Ue: Debito italiano troppo alto. Per il Mef: Nessun rischio a breve

A cura della nagora

Nonostante nel 2016 il debito/pil italiano dovrebbe leggermente al 132,2% del pil contro 133% nel 2015 e in misura più significativa nel 2017 a 130%, secondo le previsioni «resta molto alto costituendo la più importante fonte di vulnerabilità per l’economia italiana». Lo dice la Commissione europea nel rapporto sulla finanza pubblica nella Ue. «L’alto debito pubblico limita la capacità dell’economia di reagire agli choc economici e la lascia esposta a possibili aumenti dei rendimenti sovrani mentre limita anche lo spazio per la spesa pubblica produttiva a causa del considerevole ‘contò degli interessi pari al 4,3% del pil nel 2015».

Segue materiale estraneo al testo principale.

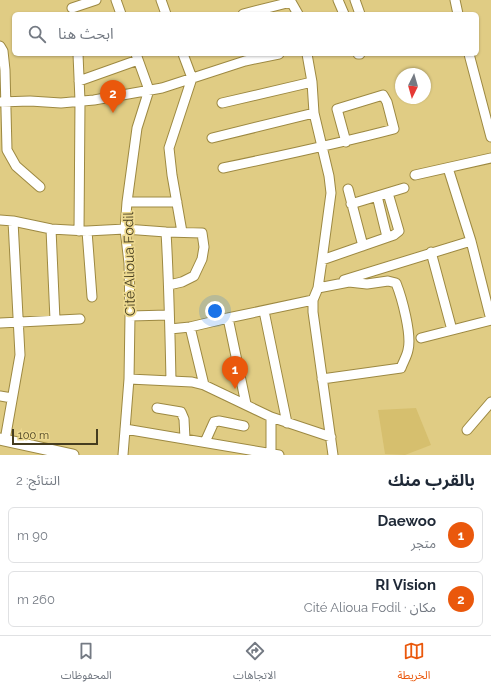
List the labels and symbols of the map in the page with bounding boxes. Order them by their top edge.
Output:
north arrow [395,68,431,104]
pin: 2 [100,80,126,113]
street label: Cité Alioua Fodil [120,211,138,316]
your location [205,301,225,321]
pin: 1 [222,356,248,389]
scale bar [12,427,98,446]

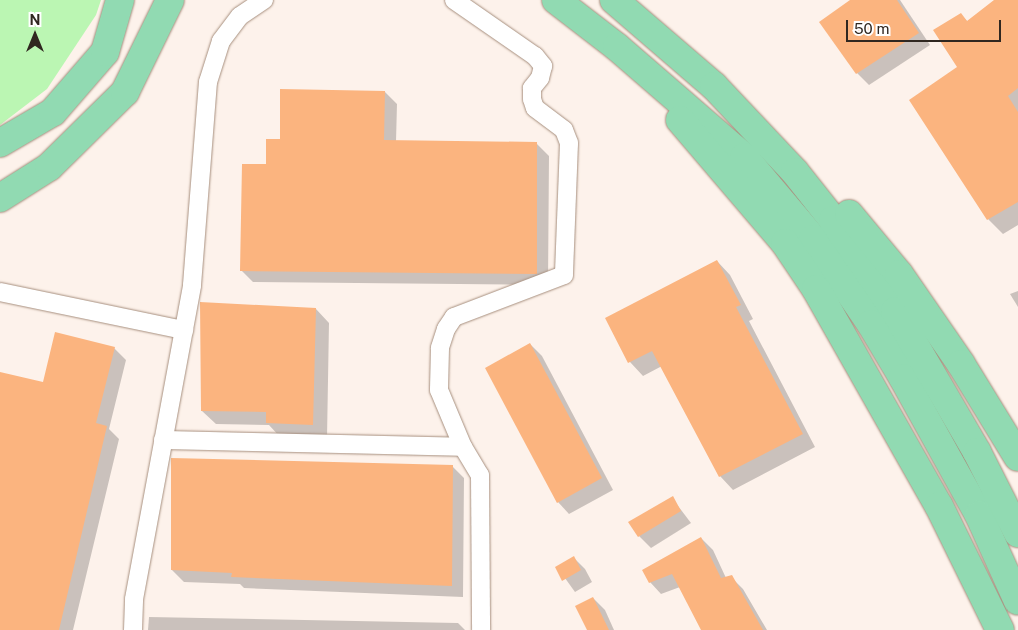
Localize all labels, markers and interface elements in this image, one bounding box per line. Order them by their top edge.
north arrow [10,10,60,60]
scale bar [848,10,1003,42]
text: N [30,12,40,28]
text: 50 m [854,20,889,37]

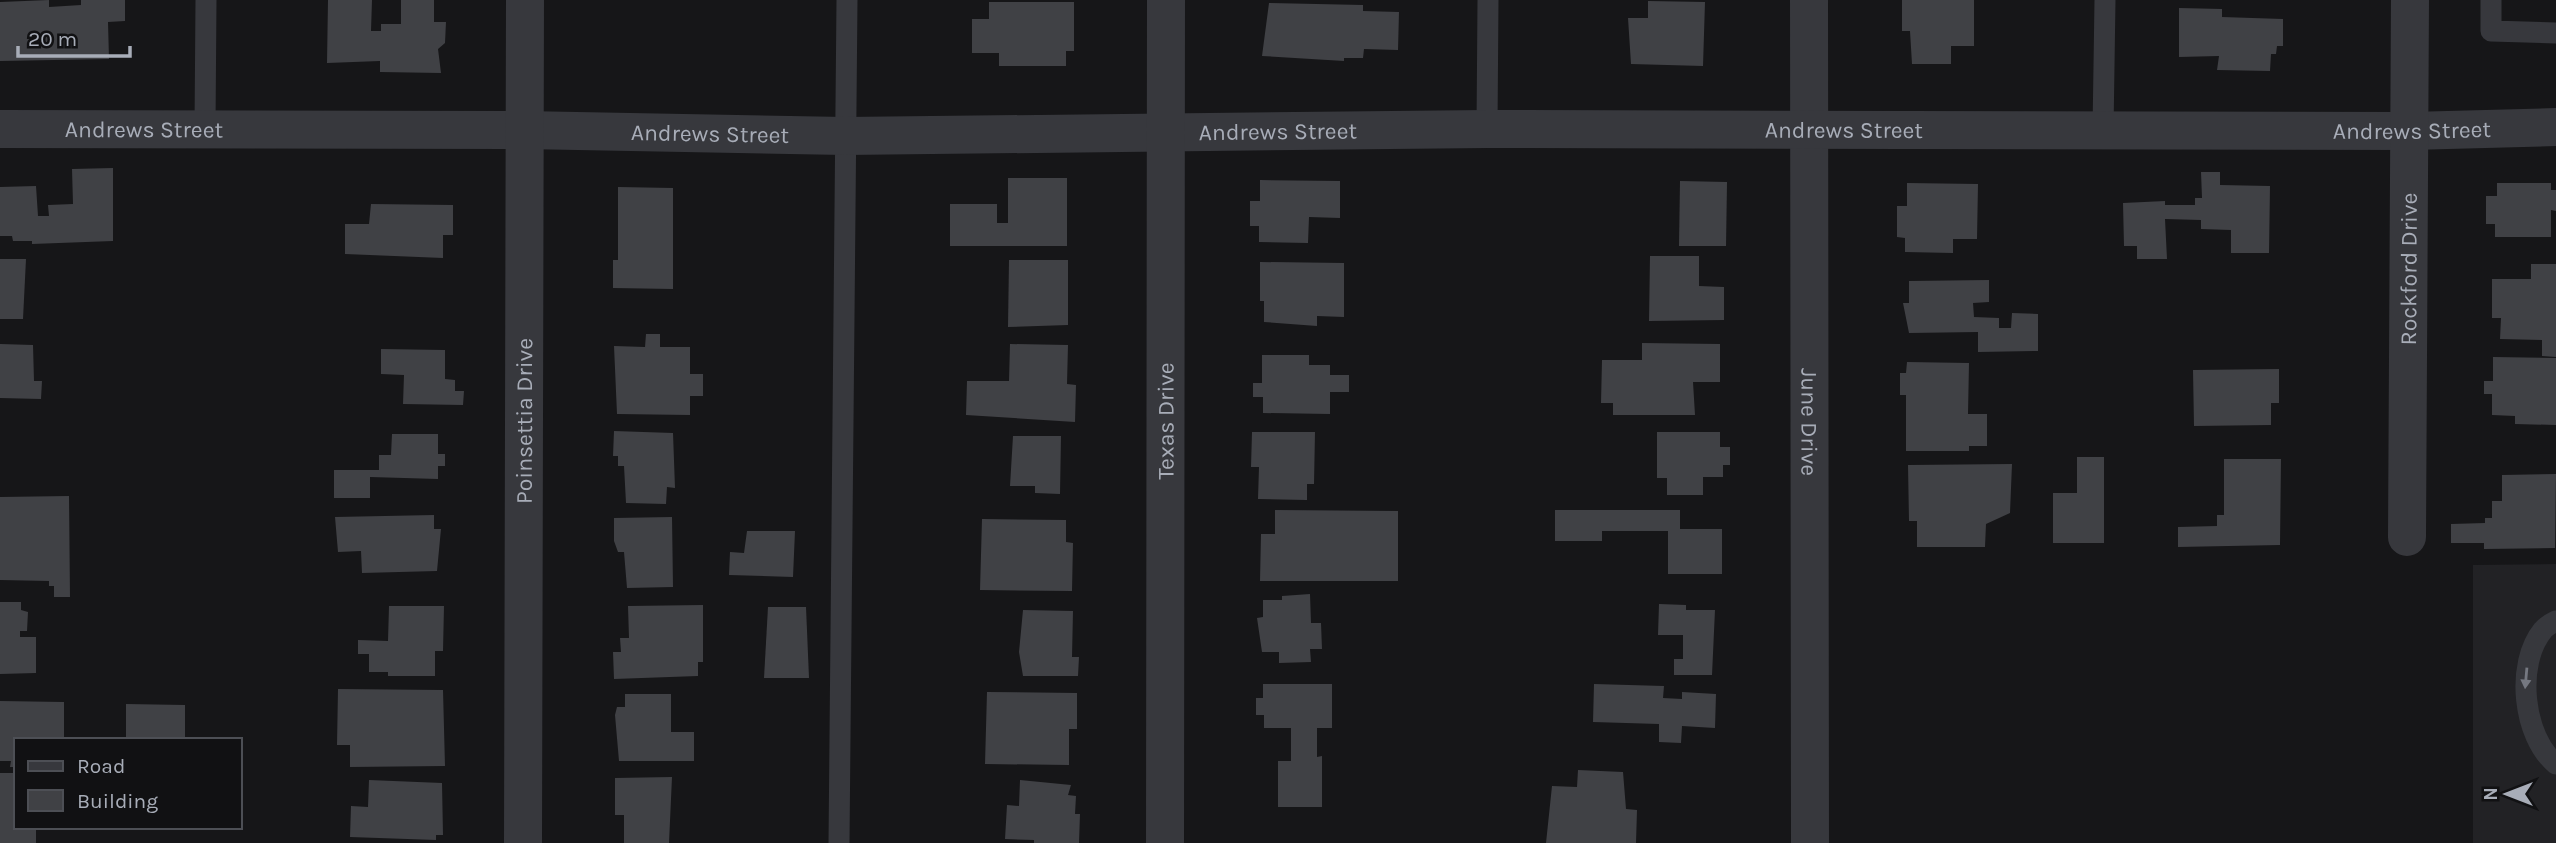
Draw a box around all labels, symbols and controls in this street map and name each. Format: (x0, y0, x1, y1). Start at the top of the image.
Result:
scale bar (18, 14, 130, 58)
text: 20 m (28, 27, 77, 51)
street label: Andrews Street (65, 116, 224, 143)
street label: Andrews Street (2333, 116, 2492, 145)
street label: Andrews Street (1199, 117, 1358, 146)
street label: Andrews Street (1765, 117, 1923, 144)
street label: Andrews Street (631, 119, 790, 149)
street label: Rockford Drive (2395, 193, 2423, 345)
street label: Poinsettia Drive (511, 338, 538, 504)
street label: Texas Drive (1152, 362, 1180, 480)
street label: June Drive (1795, 368, 1823, 476)
one-way arrow (2520, 667, 2531, 689)
legend (14, 738, 242, 829)
text: Road (77, 754, 125, 778)
north arrow (2472, 759, 2542, 829)
text: N (2480, 787, 2502, 801)
text: Building (77, 789, 158, 813)

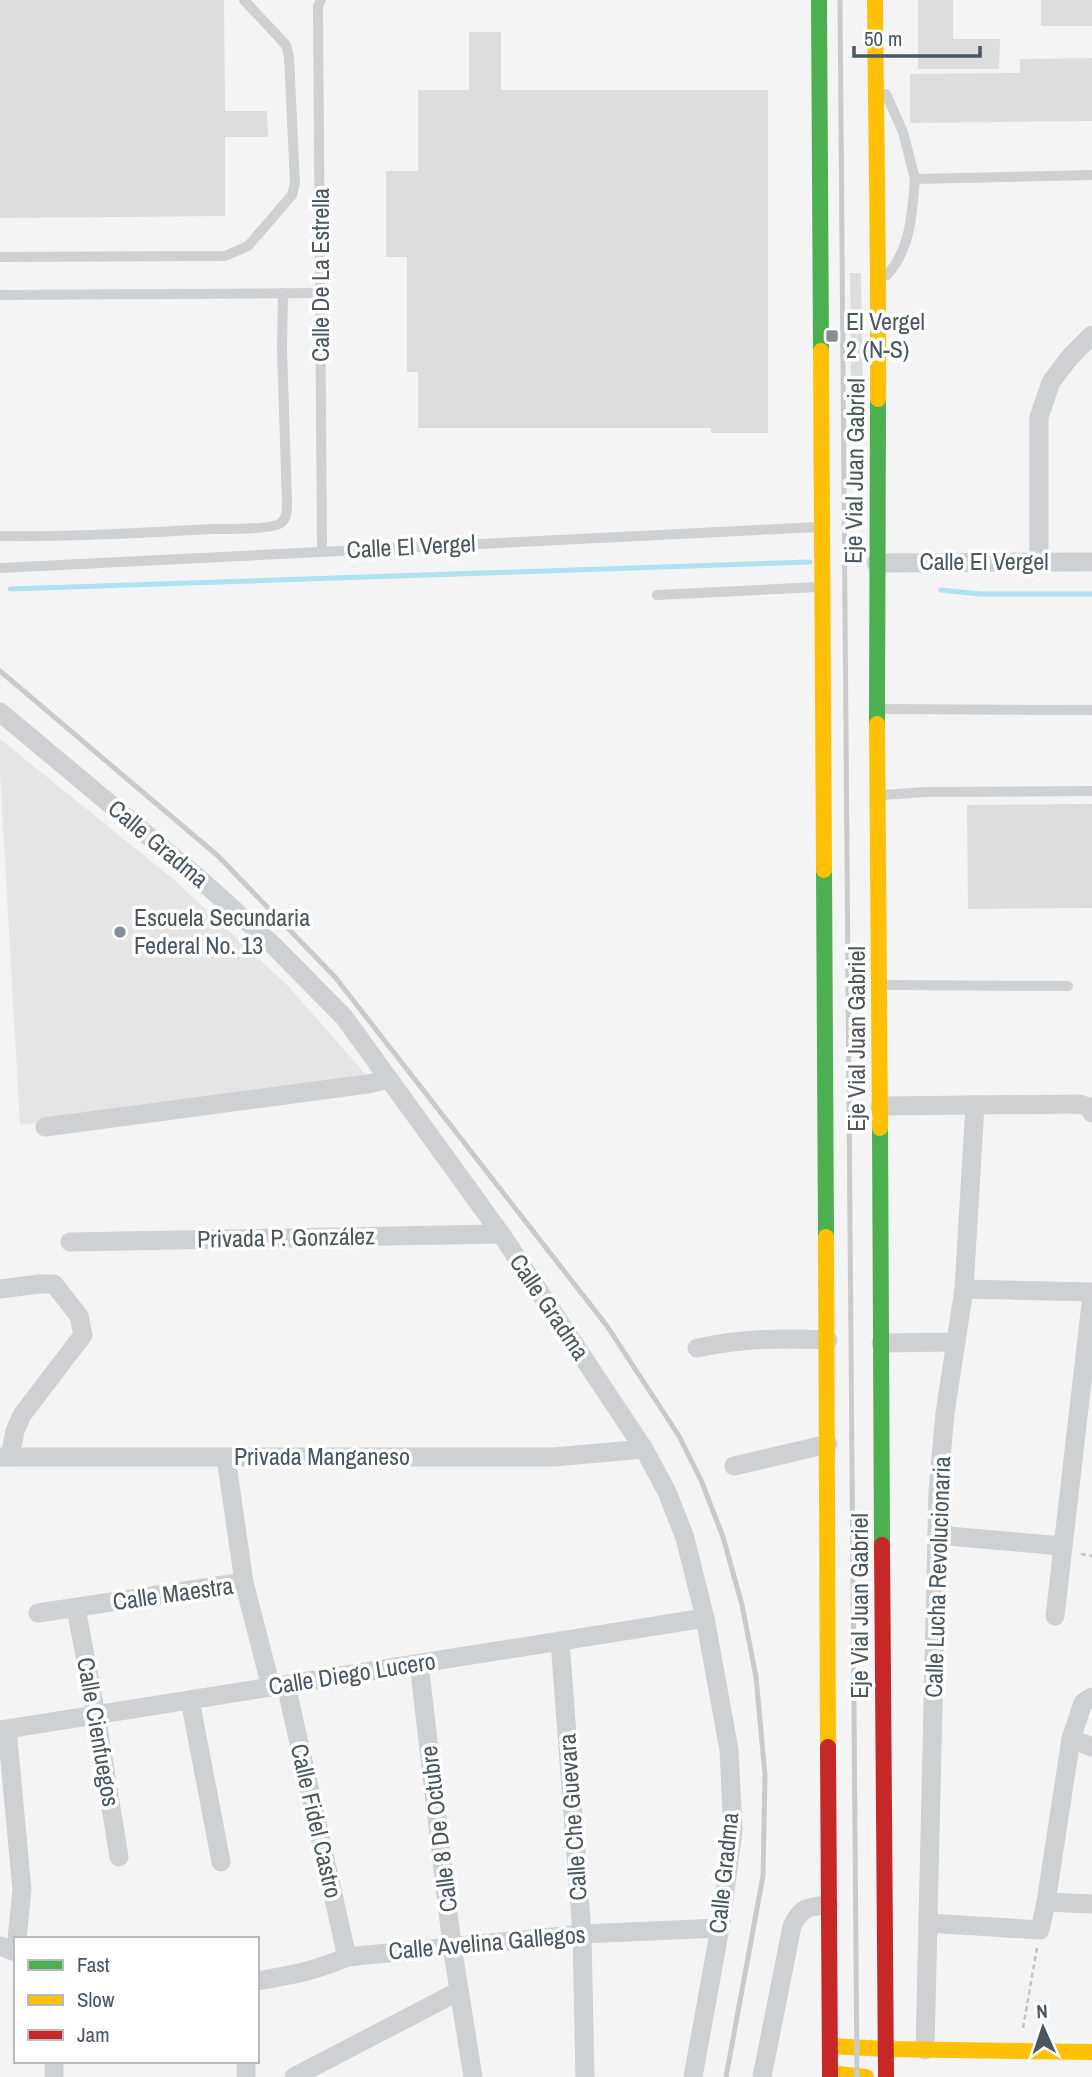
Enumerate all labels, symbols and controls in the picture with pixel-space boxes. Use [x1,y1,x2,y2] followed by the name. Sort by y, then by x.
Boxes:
[854,14,980,58] scale bar
[864,24,902,53] text: 50 m
[304,188,336,362] street label: Calle De La Estrella
[846,305,925,365] place label: El Vergel 2 (N-S)
[824,328,840,344] marker: El Vergel 2 (N-S)
[836,378,872,564] street label: Eje Vial Juan Gabriel
[346,527,476,565] street label: Calle El Vergel
[919,545,1049,577] street label: Calle El Vergel
[102,792,215,895] street label: Calle Gradma
[134,901,310,961] place label: Escuela Secundaria Federal No. 13
[112,924,128,940] marker: Escuela Secundaria Federal No. 13
[840,946,872,1132] street label: Eje Vial Juan Gabriel
[197,1219,375,1255] street label: Privada P. González
[503,1247,597,1366] street label: Calle Gradma
[234,1440,410,1472] street label: Privada Manganeso
[917,1456,957,1698] street label: Calle Lucha Revolucionaria
[843,1513,875,1699] street label: Eje Vial Juan Gabriel
[111,1569,235,1617] street label: Calle Maestra
[266,1644,438,1702] street label: Calle Diego Lucero
[70,1655,128,1809] street label: Calle Cienfuegos
[550,1732,594,1902] street label: Calle Che Guevara
[284,1740,350,1901] street label: Calle Fidel Castro
[412,1744,464,1914] street label: Calle 8 De Octubre
[701,1811,745,1935] street label: Calle Gradma
[387,1917,587,1967] street label: Calle Avelina Gallegos
[14,1937,259,2063] legend
[77,1950,110,1979] text: Fast
[77,1985,115,2014] text: Slow
[1008,1993,1078,2063] north arrow
[1036,1998,1048,2024] text: N
[77,2020,110,2049] text: Jam

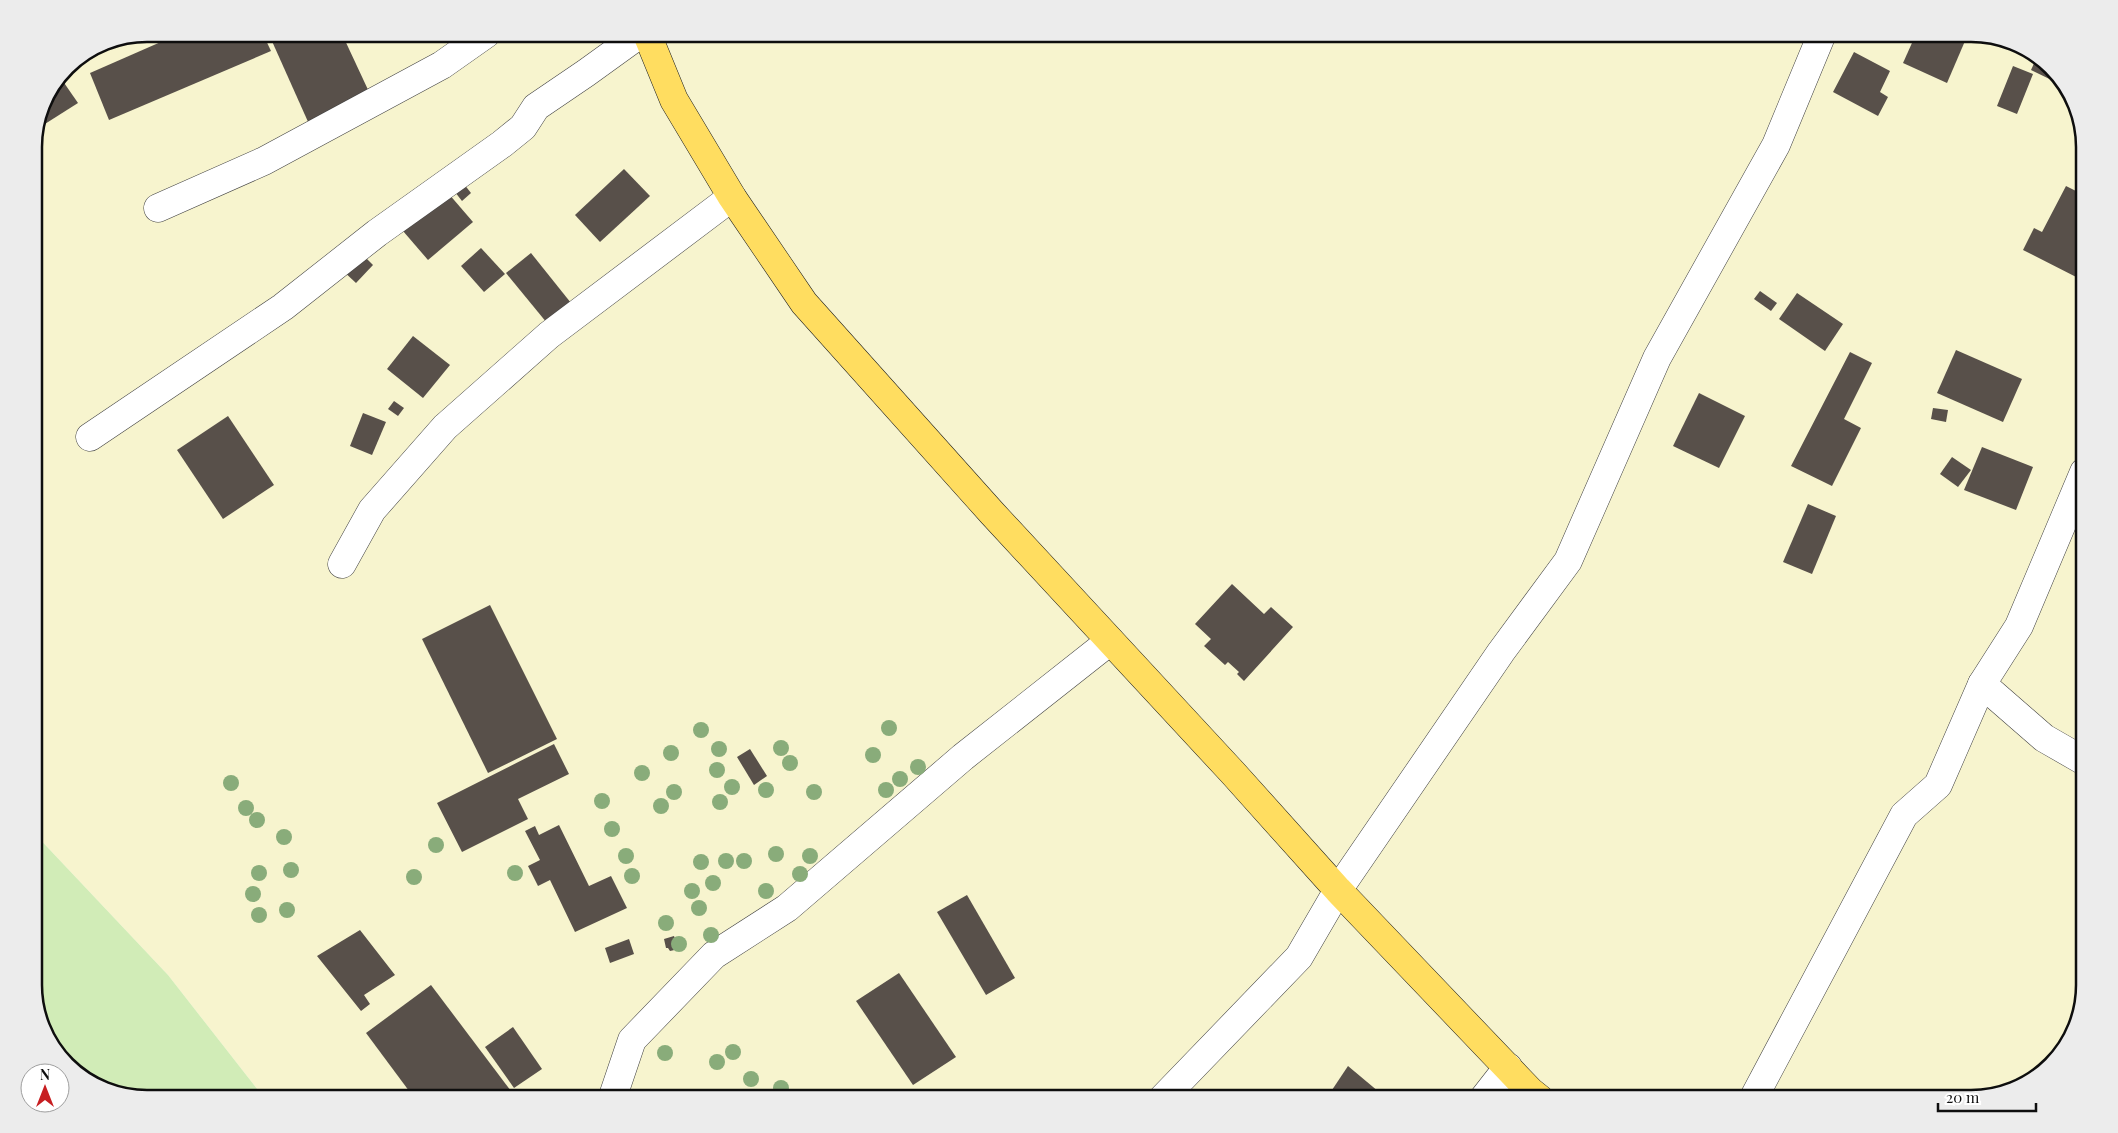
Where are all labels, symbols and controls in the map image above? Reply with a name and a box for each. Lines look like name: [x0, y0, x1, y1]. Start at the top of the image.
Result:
north arrow: [20, 1063, 70, 1113]
text: N: [40, 1065, 50, 1084]
scale bar: [1938, 1080, 2036, 1112]
text: 20 m: [1946, 1087, 1980, 1107]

«Sulla base dell’analisi della sostenibilità del debito i rischi per l’Italia sono alti nel medio termine a causa dell’elevato debito pubblico al 2026 (anno fino al quale vengono fatte le proiezioni economiche – ndr) e dell’alta sensibilità a possibili choc alla crescita nominale e dei tassi di interesse». Secondo gli economisti di Bruxelles, c’è l’11% di probabilità che nel 2020 il rapporto debito/pil sia più alto di quanto lo fosse nel 2015. La Commissione ritiene «necessaria una forte determinazione nel miglioramento della posizione di bilancio».

Con il rapporto annuale sullo stato della finanza pubblica nella Ue, la Commissione europea indica che in Italia «è necessaria una forte determinazione nel miglioramento della posizione di bilancio per assicurare il rispetto della regola del debito» perchè a bocce ferme, nei prossimi anni il paese ha un «rischio per la sostenibilità molto elevato». Di qui l’indicazione di un saldo primario strutturale attorno al 4% (precisamente al 3,8%) nel periodo 2017-2026 «significativamente più elevato» (1,3%) di quanto previsto per il 2017. Il rapporto pubblicato oggi non è il giudizio definitivo sulla legge di bilancio 2016, atteso per la primavera, ma un’analisi paese per paese e a livello aggregato (Ue ed Eurozona) della situazione della finanza pubblica. L’analisi della Dg Ecfin indica, sostanzialmente, che nel 2017 per rispettare la regola del debito l’Italia dovrebbe riprendere la ‘corsà normale dell’aggiustamento di bilancio dopo due anni di flessibilità.

La replica
Ma fonti del tesoro sottolineano come il rapporto sulla sostenibilità della Commissione Ue «confermi ancora una volta che i conti pubblici italiani non presentano rischi nel breve termine e sono in assoluto i più sostenibili di tutti nel lungo termine». Inoltre, «il pesante debito pubblico rende il paese più esposto in caso di shock esterni», motivo per cui l’Italia è classificata su questo fronte «ad alto rischio. Per questo il governo – si ribadisce – ha programmato nel 2016 il debito in discesa per la prima volta dopo 8 anni».